Articles covering the obesity epidemic typically include estimates of the financial price borne by the nation in increased healthcare costs and lost productivity, but I think that it is other, deeper undercurrents which lead to the very strongly held notion that we owe it to somebody other than ourselves to be healthy. And if we do, then the health we can read – or that we think we can read – in the shape of our bodies is the one that can be most easily be subject to reciprocal surveillance and control. The spirit of that arresting title, then – we must eat! – survives intact in the present, even if the letter has changed (it might have become: we must eat less! Or: we must eat better!). It is still about producing more perfect bodies: in the interest of a more efficient use of shared resources, or Capital’s need for able citizens, or aesthetic decorum, or never quite explicitly agreed-upon social norms, but hardly ever a subjective, intimately felt sense of well-being. For that would require asking a radically different set of questions.

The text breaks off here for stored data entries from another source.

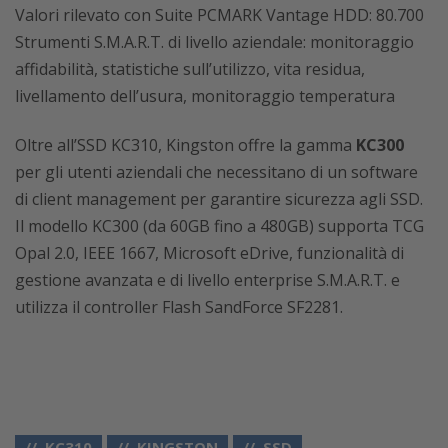
Valori rilevato con Suite PCMARK Vantage HDD: 80.700
Strumenti S.M.A.R.T. di livello aziendale: monitoraggio
affidabilità, statistiche sull’utilizzo, vita residua,
livellamento dell’usura, monitoraggio temperatura
Oltre all’SSD KC310, Kingston offre la gamma
KC300
per gli utenti aziendali che necessitano di un software
di client management per garantire sicurezza agli SSD.
Il modello KC300 (da 60GB fino a 480GB) supporta TCG
Opal 2.0, IEEE 1667, Microsoft eDrive, funzionalità di
gestione avanzata e di livello enterprise S.M.A.R.T. e
utilizza il controller Flash SandForce SF2281.
KC310
KINGSTON
SSD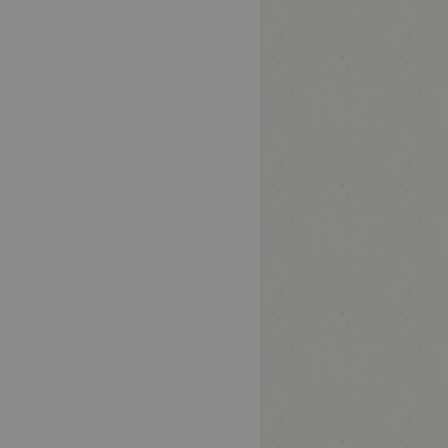
Nordrhein-
Eingriffe am
32756
Detmold
Westfalen
Organsystem
Ösophagus
Komplexe
Eingriffe am
87439
Kempten (Allgäu)
Bayern
Organsystem
Ösophagus
Komplexe
2 -
Eingriffe am
60488
Frankfurt am Main
Hessen
Organsystem
Ösophagus
Komplexe
Nordrhein-
Eingriffe am
33
47169
Duisburg
Westfalen
Organsystem
Ösophagus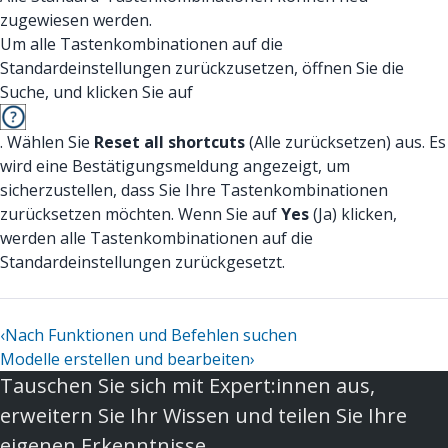
zugewiesen werden.
Um alle Tastenkombinationen auf die
Standardeinstellungen zurückzusetzen, öffnen Sie die
Suche, und klicken Sie auf
. Wählen Sie
Reset all shortcuts
(Alle zurücksetzen) aus. Es
wird eine Bestätigungsmeldung angezeigt, um
sicherzustellen, dass Sie Ihre Tastenkombinationen
zurücksetzen möchten. Wenn Sie auf
Yes
(Ja) klicken,
werden alle Tastenkombinationen auf die
Standardeinstellungen zurückgesetzt.
‹
Nach Funktionen und Befehlen suchen
Modelle erstellen und bearbeiten
›
Tauschen Sie sich mit Expert:innen aus,
erweitern Sie Ihr Wissen und teilen Sie Ihre
eigenen Erkenntnisse.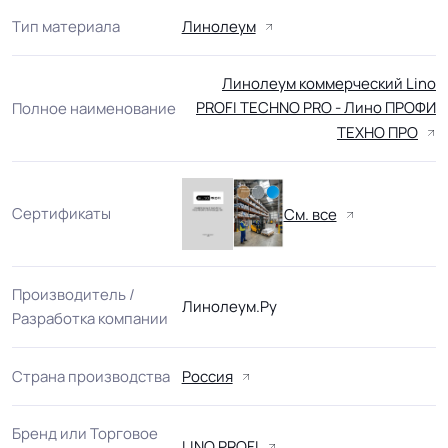
Тип материала
Линолеум
Линолеум коммерческий Lino
PROFI TECHNO PRO - Лино ПРОФИ
Полное наименование
ТЕХНО ПРО
Сертификаты
См. все
Производитель /
Линолеум.Ру
Разработка компании
Страна производства
Россия
Бренд или Торговое
LINO PROFI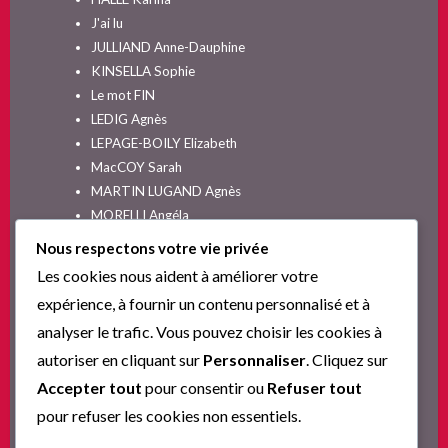
J'ai lu
JULLIAND Anne-Dauphine
KINSELLA Sophie
Le mot FIN
LEDIG Agnès
LEPAGE-BOILY Elizabeth
MacCOY Sarah
MARTIN LUGAND Agnès
MORELLI Angéla
MOYES Jojo
Nous respectons votre vie privée
NELSON SPIELMAN Lori
Les cookies nous aident à améliorer votre
Non classé
expérience, à fournir un contenu personnalisé et à
PINGUILLY Yves
analyser le trafic. Vous pouvez choisir les cookies à
RIVA Alex
autoriser en cliquant sur
Personnaliser
. Cliquez sur
SESKIS Tina
SOLNON Jean-François
Accepter tout
pour consentir ou
Refuser tout
SPARKS Nicholas
pour refuser les cookies non essentiels.
Ta nouvelle vie commence ici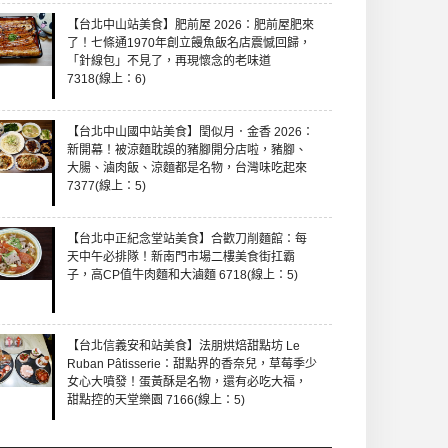
【台北中山站美食】肥前屋 2026：肥前屋肥來
了！七條通1970年創立饅魚飯名店震憾回歸，
「針線包」不見了，再現懷念的老味道
7318(線上：6)
【台北中山國中站美食】閏似月．金香 2026：
新開幕！被涼麵耽誤的豬腳開分店啦，豬腳、
大腸、滷肉飯、涼麵都是名物，台灣味吃起來
7377(線上：5)
【台北中正紀念堂站美食】合歡刀削麵館：每
天中午必排隊！新南門市場二樓美食街扛霸
子，高CP值牛肉麵和大滷麵 6718(線上：5)
【台北信義安和站美食】法朋烘焙甜點坊 Le
Ruban Pâtisserie：甜點界的香奈兒，草莓季少
女心大噴發！蛋黃酥是名物，還有必吃大福，
甜點控的天堂樂園 7166(線上：5)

Lilian Fraser-Smith, We Must Eat! - Food Values for Children. Melbourne and Sydney, Whitcombe and Tombs, 1943.


Robyn said...

So, I'm thinking that a book published during World War II would mention that it's ok to have excess body fat for use in times of need, because during the war there were food shortages. But since then, it's only ever been a time of plenty. There are no periods of need to use up that excess fat, so the excess grows and grows. It's a symptom of modern life.

Giovanni Tiso said...

To a point: the author specifically mentions war as a time of possible peak shortages (with reference to the blockade in Britain - Australia's food supply was safer), but insists that her advice applies regardless. It's more that struggling to get enough food had been the norm in all of human history up to that point. We (some countries at any rate) are the exception. Still, all in all, I think it doesn't quite explain why being overweight is now seen as a wholly bad thing, and never as the body building up an energy reserve. Surely the physiology hasn't changed.

Olwyn said...

I think that since the seventies, eating has been incrementally overtaking sex as the primary venue for puritanical zeal. Instead of twitching our net curtains over the neighbours'love affairs, we now twitch them over their pizza deliveries. Instead of lying back and thinking of England, we now nibble on our undressed salad and think of our BMI, while watching Nigella lasciviously pouring ganache over a sponge cake. And the diet of the poor is subject to at least as much mean-spirited speculation as their sex lives. This may not be because there is more food about, but because consumption has become the default centre of life's meaning;the dreary God of Nietzsche's last man.

Giovanni Tiso said...

Rather. I've often thought that "food porn" is a tautology.

Megan Clayton said...

The more tempting foods are, mother, and the
hungrier we feel, the warmer is the welcome that
awaits them, mother, the more completely and easily
are they digested.

If we are tired or worried or cross, mother, if we have
our meals amidst ugliness and strife, if we eat too
quickly, mother, all these lessen the flow of juice and
make digestion difficult and slow.

(When we are obese with ourselves and the world,
when we dine, obese, in obese company and the
meal looks and smells and tastes obese, then the
whole obese system sets to work with a right obese will.)